As soon as I read this poem I fell in love with it, for I am a lover of Emily Dickinson too!
Taking Off Emily Dickinson's Clothes
First, her tippet made of tulle, easily lifted off her shoulders and laid on the back of a wooden chair.
And her bonnet, the bow undone with a light forward pull.
Then the long white dress, a more complicated matter with mother-of-pearl buttons down the back, so tiny and numerous that it takes forever before my hands can part the fabric, like a swimmer's dividing water, and slip inside.
You will want to know that she was standing by an open window in an upstairs bedroom, motionless, a little wide-eyed, looking out at the orchard below, the white dress puddled at her feet on the wide-board, hardwood floor.
The complexity of women's undergarments in nineteenth-century America is not to be waved off, and I proceeded like a polar explorer through clips, clasps, and moorings, catches, straps, and whalebone stays, sailing toward the iceberg of her nakedness.
Later, I wrote in a notebook it was like riding a swan into the night, but, of course, I cannot tell you everything - the way she closed her eyes to the orchard, how her hair tumbled free of its pins, how there were sudden dashes whenever we spoke.
What I can tell you is it was terribly quiet in Amherst that Sabbath afternoon, nothing but a carriage passing the house, a fly buzzing in a windowpane.
So I could plainly hear her inhale when I undid the very top hook-and-eye fastener of her corset
and I could hear her sigh when finally it was unloosed, the way some readers sigh when they realize that Hope has feathers, that reason is a plank, that life is a loaded gun that looks right at you with a yellow eye.
Of course! I am guessing you mean romantic love, for many of my favourite poems are about universal love, but romantic love is what i will stick to for now!
Love Sonnet XVII by Pablo Neruda
I do not love you as if you were a salt rose, or topaz or the arrow of carnations the fire shoots off. I love you as certain dark things are to be loved, in secret, between the shadow and the soul.
I love you as the plant that never blooms but carries in itself the light of hidden flowers; thanks to your love a certain solid fragrance, risen from the earth, lives darkly in my body.
I love you without knowing how, or when, or from where. I love you straightforwardly, without complexities or pride; So I love you because I know no other way
than this: where I does not exist, nor you, so close that your hand on my chest is my hand, so close that your eyes close as I fall asleep.
The things about you I appreciate may seem indelicate: I’d like to find you in the shower And chase the soap for half an hour. I’d like to have you in my power and see your eyes dilate. I’d like to have your back to scour And other parts to lubricate. Sometimes I feel it is my fate To chase you screaming up a tower or make you cower By asking you to differentiate Nietzsche from Schopenhauer. I’d like to successfully guess your weight and win you at a féte. I’d like to offer you a flower.

***

Assigned task 1: Rewrite the part of the poetry post that opens with the words containing "Love Sonnet XVII" and closes with "and the soul.", putting "amber" in place of "topaz".
Assigned task 2: Write the next part of the poetry post, picking up after its last sentence.
The records that follow have no connection to the poetry post.

***

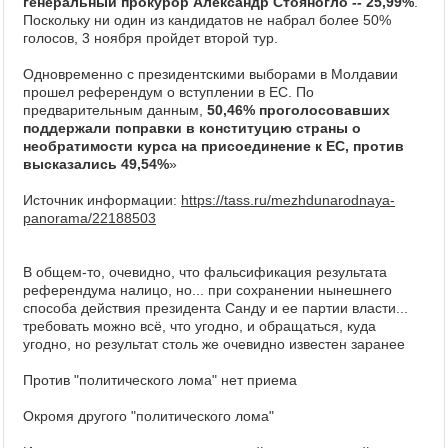
генеральный прокурор Александр Стояногло -- 25,99%
.
Поскольку ни один из кандидатов не набрал более 50%
голосов, 3 ноября пройдет второй тур.
Одновременно с президентскими выборами в Молдавии
прошел референдум о вступлении в ЕС. По
предварительным данным,
50,46% проголосовавших
поддержали поправки в конституцию страны о
необратимости курса на присоединение к ЕС, против
высказались 49,54%
»
Источник информации:
https://tass.ru/mezhdunarodnaya-
panorama/22188503
В общем-то, очевидно, что фальсификация результата
референдума налицо, но... при сохранении нынешнего
способа действия президента Санду и ее партии власти...
требовать можно всё, что угодно, и обращаться, куда
угодно, но результат столь же очевидно известен заранее
Против "политического лома" нет приема
Окромя другого "политического лома"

***

Written response 1:
Love Sonnet XVII by Pablo Neruda
I do not love you as if you were a salt rose, or amber or the arrow of carnations the fire shoots off. I love you as certain dark things are to be loved, in secret, between the shadow and the soul.

Written response 2:
I like the hair upon your shoulders, Falling like water over boulders. I like the shoulders, too: they are essential. Your collar-bones have great potential (I’d like all your particulars in folders marked Confidential).
I like your cheeks, I like your nose, I like the way your lips disclose The neat arrangement of your teeth (Half above and half beneath) in rows.
I like your eyes, I like their fringes. The way they focus on me gives me twinges. Your upper arms drive me berserk. I like the way your elbows work, on hinges.
I like your wrists, I like your glands, I like the fingers on your hands. I’d like to teach them how to count, And certain things we might exchange, Something familiar for something strange. I’d like to give you just the right amount and get some change.
I like it when you tilt your cheek up. I like the way you nod and hold a teacup.
I like your legs when you unwind them. Even in trousers I don’t mind them. I like each softly-moulded kneecap. I like the little crease behind them. I’d always know, without a recap, where to find them.
I like the sculpture of your ears. I like the way your profile disappears Whenever you decide to turn and face me. I’d like to cross two hemispheres and have you chase me. I’d like to smuggle you across frontiers Or sail with you at night into Tangiers. I’d like you to embrace me.
I’d like to see you ironing your skirt and cancelling other dates. I’d like to button up your shirt. I like the way your chest inflates. I’d like to soothe you when you’re hurt Or frightened senseless by invertebrates.
I’d like you even if you were malign And had a yen for sudden homicide. I’d let you put insecticide into my wine. I’d even like you if you were the Bride of Frankenstein Or something ghoulish out of Mamoulian’s Jekyll and Hyde. I’d even like you as my Julian of Norwich or Cathleen ni Houlihan. How melodramatic If you were something muttering in attics Like Mrs Rochester or a student of boolean mathematics.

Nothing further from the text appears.